A Finlândia não está sozinha na tentativa de implementar alguma variante da URB. Em um vilarejo no oeste do Quênia, adultos receberão, até 2028, US$ 22 por mês. Stockton, cidade californiana, também irá tirar do papel um projeto-piloto da renda básica. Por lá, cem famílias irão receber, durante dois anos, o benefício no valor de US$ 500 por mês. Em Utrecht, cidade da Holanda, um experimento de renda mínima chamado Weten Wat Werkt (Saber o que Funciona, em tradução livre) está sendo posto em prática.
Quem rebate a aplicabilidade da URB tem como um dos principais argumentos o custo para a máquina pública. Para Elizaveta Fouksman, PhD em desenvolvimento internacional e pesquisadora de Harvard, a medida não seria tão onerosa para o Estado como costumamos imaginar. Em artigo publicado no The Conversation, ela diz que “para calcular o custo, muitas pessoas apenas multiplicam o valor mensal pela população e — voilà — o número parece extremamente alto.
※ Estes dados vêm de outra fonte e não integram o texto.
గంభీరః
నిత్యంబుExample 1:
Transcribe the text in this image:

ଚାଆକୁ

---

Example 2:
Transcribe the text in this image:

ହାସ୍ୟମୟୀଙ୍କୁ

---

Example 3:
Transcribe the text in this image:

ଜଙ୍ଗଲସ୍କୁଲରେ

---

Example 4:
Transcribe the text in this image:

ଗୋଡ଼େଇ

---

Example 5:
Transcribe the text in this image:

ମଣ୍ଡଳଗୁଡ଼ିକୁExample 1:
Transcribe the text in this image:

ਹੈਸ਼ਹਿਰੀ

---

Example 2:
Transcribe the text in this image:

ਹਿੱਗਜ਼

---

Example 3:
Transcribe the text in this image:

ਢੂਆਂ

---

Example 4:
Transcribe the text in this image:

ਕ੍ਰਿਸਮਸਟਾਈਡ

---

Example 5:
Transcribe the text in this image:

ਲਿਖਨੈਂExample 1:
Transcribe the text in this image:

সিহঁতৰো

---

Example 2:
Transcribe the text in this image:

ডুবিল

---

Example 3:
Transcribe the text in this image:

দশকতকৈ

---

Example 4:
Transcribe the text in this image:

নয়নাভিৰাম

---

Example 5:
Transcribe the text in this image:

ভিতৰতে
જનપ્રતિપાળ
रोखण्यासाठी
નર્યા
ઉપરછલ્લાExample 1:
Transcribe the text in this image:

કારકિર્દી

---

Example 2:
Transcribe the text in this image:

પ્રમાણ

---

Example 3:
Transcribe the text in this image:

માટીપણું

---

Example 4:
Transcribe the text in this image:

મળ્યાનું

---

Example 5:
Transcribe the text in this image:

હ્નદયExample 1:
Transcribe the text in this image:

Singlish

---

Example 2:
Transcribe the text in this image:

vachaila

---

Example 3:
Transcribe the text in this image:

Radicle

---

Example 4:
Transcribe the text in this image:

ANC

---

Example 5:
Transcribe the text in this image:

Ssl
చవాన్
Mas não é assim que a renda básica universal funciona”. A ideia de que não é um sistema justo — alguns receberiam o benefício enquanto outros pagariam mais por ele — também não se sustenta, segundo Fouksman, já que, se considerarmos, por exemplo, benefícios universais como transporte público ou escolas, veremos que já há, hoje, pessoas que pagam mais por seus financiamentos de impostos, enquanto outros os utilizam de graça ou a custos menores.
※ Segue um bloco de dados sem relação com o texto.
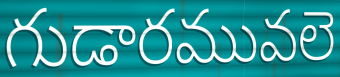
గుడారమువలె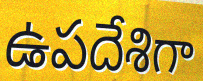
ఉపదేశిగా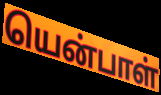
யென்பாள்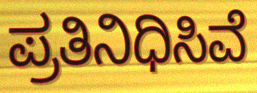
ಪ್ರತಿನಿಧಿಸಿವೆ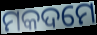
ମକଦମେ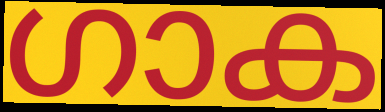
ഗാക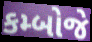
કમ્બોજેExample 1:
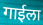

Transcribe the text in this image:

गाईला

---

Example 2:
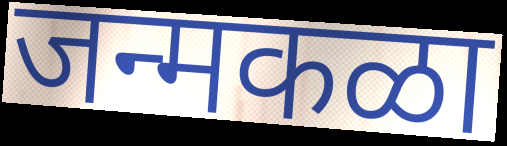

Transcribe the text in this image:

जन्मकळा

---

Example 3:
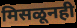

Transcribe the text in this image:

मिसळूनही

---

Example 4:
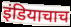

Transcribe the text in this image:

इंडियाचाच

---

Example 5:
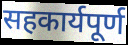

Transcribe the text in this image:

सहकार्यपूर्ण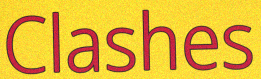
ClashesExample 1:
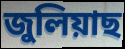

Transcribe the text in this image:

জুলিয়াছ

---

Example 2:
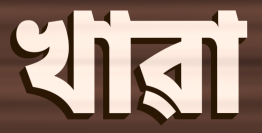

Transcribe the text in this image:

খাৱা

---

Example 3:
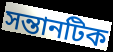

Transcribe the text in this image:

সন্তানটিক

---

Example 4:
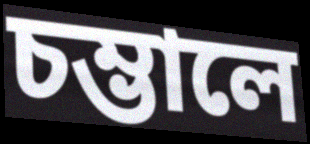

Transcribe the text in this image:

চম্ভালে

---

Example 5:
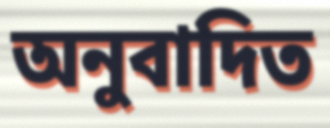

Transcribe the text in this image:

অনুবাদিতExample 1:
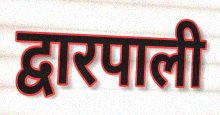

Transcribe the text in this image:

द्वारपाली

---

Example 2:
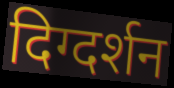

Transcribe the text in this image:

दिग्दर्शन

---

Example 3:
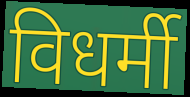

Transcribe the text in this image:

विधर्मी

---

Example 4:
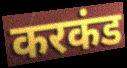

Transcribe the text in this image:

करकंड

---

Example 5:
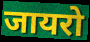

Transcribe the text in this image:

जायरो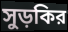
সুড়কির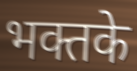
भक्तके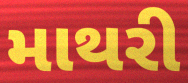
માથરી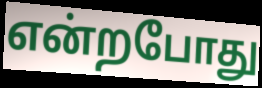
என்றபோதுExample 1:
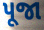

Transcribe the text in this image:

પૂજા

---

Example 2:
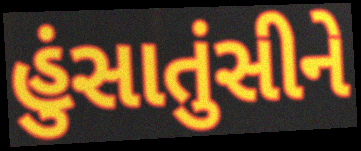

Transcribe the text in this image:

હુંસાતુંસીને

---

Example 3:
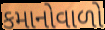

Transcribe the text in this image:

કમાનોવાળો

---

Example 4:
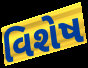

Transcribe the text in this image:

વિશેષ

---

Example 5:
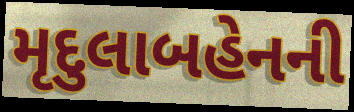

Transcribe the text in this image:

મૃદુલાબહેનનીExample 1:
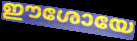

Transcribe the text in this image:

ഈശോയേ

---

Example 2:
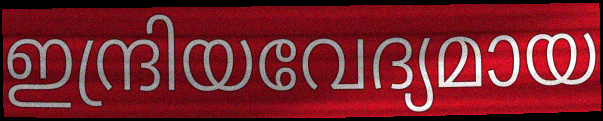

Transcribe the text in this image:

ഇന്ദ്രിയവേദ്യമായ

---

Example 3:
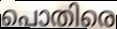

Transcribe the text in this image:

പൊതിരെ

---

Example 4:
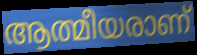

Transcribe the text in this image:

ആത്മീയരാണ്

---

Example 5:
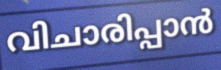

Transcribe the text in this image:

വിചാരിപ്പാൻ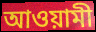
আওয়ামী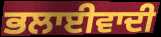
ਭਲਾਈਵਾਦੀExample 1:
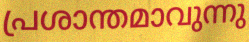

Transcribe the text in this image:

പ്രശാന്തമാവുന്നു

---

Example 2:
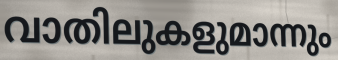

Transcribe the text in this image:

വാതിലുകളുമാന്നും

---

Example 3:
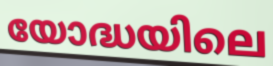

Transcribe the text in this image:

യോദ്ധയിലെ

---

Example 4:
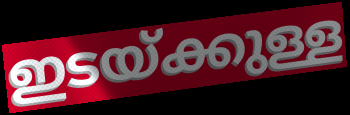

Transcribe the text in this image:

ഇടയ്ക്കുള്ള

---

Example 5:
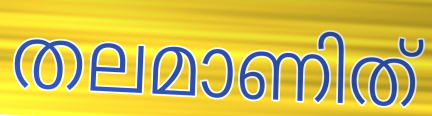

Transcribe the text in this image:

തലമാണിത്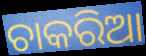
ଚାକରିଆ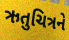
ઋતુચિત્રને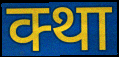
क्थाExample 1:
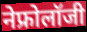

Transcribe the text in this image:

नेफ्रोलॉजी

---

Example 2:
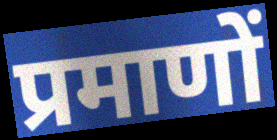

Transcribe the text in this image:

प्रमाणों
Eduardo Suplicy, em foto postada em seu Instagram, com camiseta que diz, em inglês, “Renda básica é liberdade” e “Uma vida melhor é possível”
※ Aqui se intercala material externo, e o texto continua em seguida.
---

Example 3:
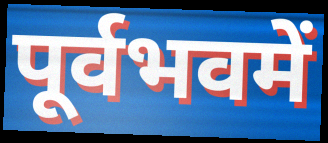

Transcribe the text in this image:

पूर्वभवमें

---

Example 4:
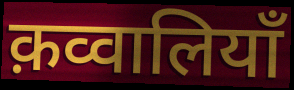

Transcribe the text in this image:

क़व्वालियाँ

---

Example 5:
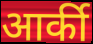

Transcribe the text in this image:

आर्की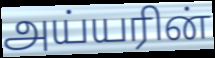
அய்யரின்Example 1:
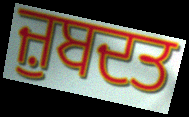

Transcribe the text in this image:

ਜ਼ੁਬਦਤ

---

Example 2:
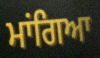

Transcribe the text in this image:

ਮਾਂਗਿਆ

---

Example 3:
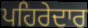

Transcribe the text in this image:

ਪਹਿਰੇਦਾਰ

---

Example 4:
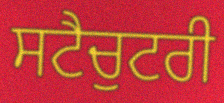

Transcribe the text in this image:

ਸਟੈਚੁਟਰੀ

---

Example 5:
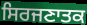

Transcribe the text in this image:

ਸਿਰਜਣਾਤਕ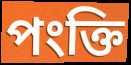
পংক্তি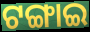
ଟଙ୍ଗାଇ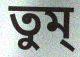
তুম্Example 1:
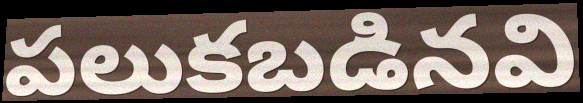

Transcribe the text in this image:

పలుకబడినవి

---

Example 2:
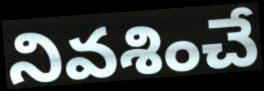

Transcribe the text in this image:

నివశించే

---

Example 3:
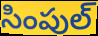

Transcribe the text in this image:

సింపుల్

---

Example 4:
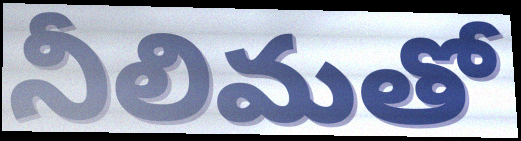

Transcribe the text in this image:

నీలిమతో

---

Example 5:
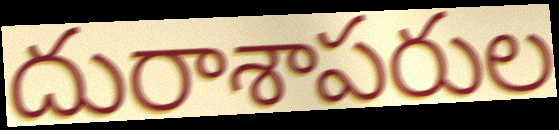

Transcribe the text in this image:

దురాశాపరుల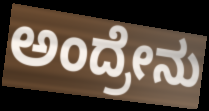
ಅಂದ್ರೇನು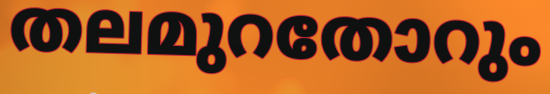
തലമുറതോറും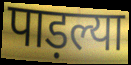
पाड़ल्या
No Brasil, em 2004, o ex-senador Eduardo Suplicy aprovou uma lei que previa a aplicação da renda básica de cidadania para todos os brasileiros residentes no País e estrangeiros residentes há pelo menos cinco anos — não importando a condição socioeconômica. “O pagamento do benefício deverá ser de igual valor para todos, e suficiente para atender às despesas mínimas de cada pessoa com alimentação, educação e saúde, considerando para isso o grau de desenvolvimento do País e as possibilidades orçamentárias“, dizia a Lei 10.835, que nunca foi posta em prática.
Novas economias, outras visões de renda
Em discussões já abertas dentro das novas economias — compartilhadas, colaborativas, sustentáveis — o rendimento ganha releituras que merecem problematização. É o caso do incentivo à renda extra, que gerou toda uma classe de trabalhos informais e a “uberização” da mão de obra. Como resultado da falta de vínculos trabalhistas, temos milhares de manicures, motoristas, entregadores, diaristas e toda a sorte de profissionais que não só se sentem desprotegidos, como também precisam aprender a lidar com os ganhos irregulares e as jornadas exaustivas.
Para Luigino Bruni, não entraremos em uma nova fase sem fazer uma avaliação profunda da forma como, individualmente, fazemos escolhas financeiras e econômicas cotidianas. “A economia e as finanças continuam sendo coisas boas, questões imperfeitas e melhoráveis, mas essenciais para imaginar e realizar uma boa sociedade. E, a partir desse olhar bom, devemos recomeçar a esperar, a vigiar, a fazer”, completa.
O ilustrador polonês Pawel Kuczynski é mestre apontar contradições sem precisar usar nenhuma palavra
Seja a RBU, seja outra possibilidade de floresça dos questionamentos atuais: independente do método, ele virá de uma mudança socioeconômica profunda. “Sem reformas estruturais fundamentais do nosso sistema econômico, a renda mínima será apenas um band-aid sobre as rachaduras”, profetiza, em entrevista a BBC, a escritora e especialista econômica Grace Blakely.